— Estratto fornito —
· · · · · · ·

L’apertura della manifestazione è stata affidata invece all’universo poetico di Pierre-Louis Mascia, che ha utilizzato una passerella scarna e consapevolmente fredda per far risaltare la morbidezza avvolgente delle proprie creazioni. Si è assistito allo sviluppo di un mash-up di stili che attraversa le epoche, mescolando pesi, silhouette, stampe, tailoring, casual e streetwear, indossati da modelli dall’aria sognante con sottobraccio dei dischi in vinile d’annata. Non sono mancate nuove stampe, sviluppate con Achille Pinto, un laboratorio di stampa tessile con sede a Como dal 1933. I motivi sono mescolati, dipinti, ridisegnati, composti e ricomposti, trasformati in una sottile miscela di tecniche sia analogiche che digitali, per decorare tessuti lussuosi. Anche Miuccia Prada e Raf Simons hanno giocato con i contrasti, attraverso combinazioni inedite, arte della quale sono entrambi maestri, e con il romanticismo, ma nell’accezione di passione e istinto. Quelli proposti nella collezione di Prada sono outfit assemblati in modo maniacalmente casuale, che ben rappresentano le contraddizioni esistenziali e estetiche della contemporaneità.

· · · · · · ·

— Informazioni —
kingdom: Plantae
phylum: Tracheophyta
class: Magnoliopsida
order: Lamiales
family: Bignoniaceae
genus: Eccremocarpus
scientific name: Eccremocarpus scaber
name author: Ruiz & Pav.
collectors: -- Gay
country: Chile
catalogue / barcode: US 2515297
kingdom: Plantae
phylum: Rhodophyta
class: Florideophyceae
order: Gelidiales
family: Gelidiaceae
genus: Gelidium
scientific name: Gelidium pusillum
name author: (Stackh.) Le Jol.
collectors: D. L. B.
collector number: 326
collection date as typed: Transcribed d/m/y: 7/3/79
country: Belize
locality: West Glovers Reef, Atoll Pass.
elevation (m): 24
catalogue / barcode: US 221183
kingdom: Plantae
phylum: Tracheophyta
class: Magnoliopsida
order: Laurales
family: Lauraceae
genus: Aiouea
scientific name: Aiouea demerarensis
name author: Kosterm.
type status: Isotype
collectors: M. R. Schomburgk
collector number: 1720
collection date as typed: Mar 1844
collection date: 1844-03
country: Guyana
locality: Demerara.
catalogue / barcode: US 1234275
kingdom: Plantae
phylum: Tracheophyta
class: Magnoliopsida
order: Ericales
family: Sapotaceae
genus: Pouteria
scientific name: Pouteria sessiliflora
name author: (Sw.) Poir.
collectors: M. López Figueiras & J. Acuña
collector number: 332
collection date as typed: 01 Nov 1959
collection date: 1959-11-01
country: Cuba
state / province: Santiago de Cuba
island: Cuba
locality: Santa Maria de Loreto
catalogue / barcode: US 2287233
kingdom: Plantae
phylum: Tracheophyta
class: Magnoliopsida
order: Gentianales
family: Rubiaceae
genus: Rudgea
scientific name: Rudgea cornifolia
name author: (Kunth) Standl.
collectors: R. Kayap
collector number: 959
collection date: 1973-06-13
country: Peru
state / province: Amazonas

· · · · · · ·

— Consegne dell'esercizio —
1 > Riformuli in forma di elenco puntato il paragrafo del testo sulle sfilate che inizia con «L'apertura della manifestazione», conservandone i fatti principali.
2 > Prosegua il testo sulle sfilate a partire dal punto in cui si interrompe.

— Risposte scritte —
1 >
- Pierre-Louis Mascia ha aperto la manifestazione con una passerella scarna e volutamente fredda, pensata per esaltare la morbidezza avvolgente delle sue creazioni.
- La sua collezione unisce stili di epoche diverse, mescolando pesi, silhouette, stampe, tailoring, casual e streetwear. I modelli, dall'aria sognante, portavano sottobraccio dischi in vinile d'annata.
- Mascia ha presentato nuove stampe realizzate con Achille Pinto, laboratorio di stampa tessile con sede a Como dal 1933. I motivi sono rielaborati con tecniche analogiche e digitali e decorano tessuti lussuosi.
- Miuccia Prada e Raf Simons hanno giocato sui contrasti, con combinazioni inedite, e sul romanticismo, inteso come passione e istinto.
- La collezione di Prada propone outfit assemblati in modo maniacalmente casuale, che rappresentano le contraddizioni esistenziali ed estetiche della contemporaneità.

2 >
Al contrario, una delle caratteristiche di un marchio come Zegna è la ricerca dell’equilibrio. Il direttore creativo Alessandro Sartori ha sviluppato questa peculiarità in una sfilata intitolata Vellus Aurem, nome del gioiello nella corona delle lane del brand. Risultato di un progetto inaugurato nel 1963 dal fondatore Ermenegildo Zegna per supportare gli allevatori australiani nella ricerca della lana più sottile al mondo, ha raggiunto il record mondiale per la singola fibra nel 2023 con una finezza di 9,4 micron. Con quest’eccellenza  vengono tessute le stoffe più morbide e raffinate, la materia prima con la quale realizzare, collezione dopo collezione, un nuovo tributo alle radici, rispettoso nello spirito e libero nell’interpretazione. Anche Sartori ha quindi scelto la strada della spontaneità proponendo un guardaroba dall’elegante nonchalance, interpretato in passerella da un mix di uomini e ragazzi dal fascino particolare, tra i quali, a sorpresa, John Turturro. Preservare la propria identità e riuscire stagione dopo stagione a farla evolvere al passo con i tempi è il segreto del successo di una griffe. Per un veterano come Giorgio Armani per esempio il tutto passa attraverso la personalità, quella dello stilista ma anche quella di ognuno dei suoi clienti. La collezione è proprio dedicata a questo confronto. Si propone infatti come un’esplorazione di possibilità, non come una formula preconfezionata da riprodurre. Le silhouette morbide tipiche di Armani si enfatizzano, a partire dai capisala, lunghi e avvolgenti, mentre giacche e pantaloni dalla vestibilità confortevole scivolano sui corpi. Sono protagonisti i materiali nobili, lane fini, seta e cashmere, nella composizione di questo guardaroba dalle mille possibilità, che mescola formale e informale con carattere.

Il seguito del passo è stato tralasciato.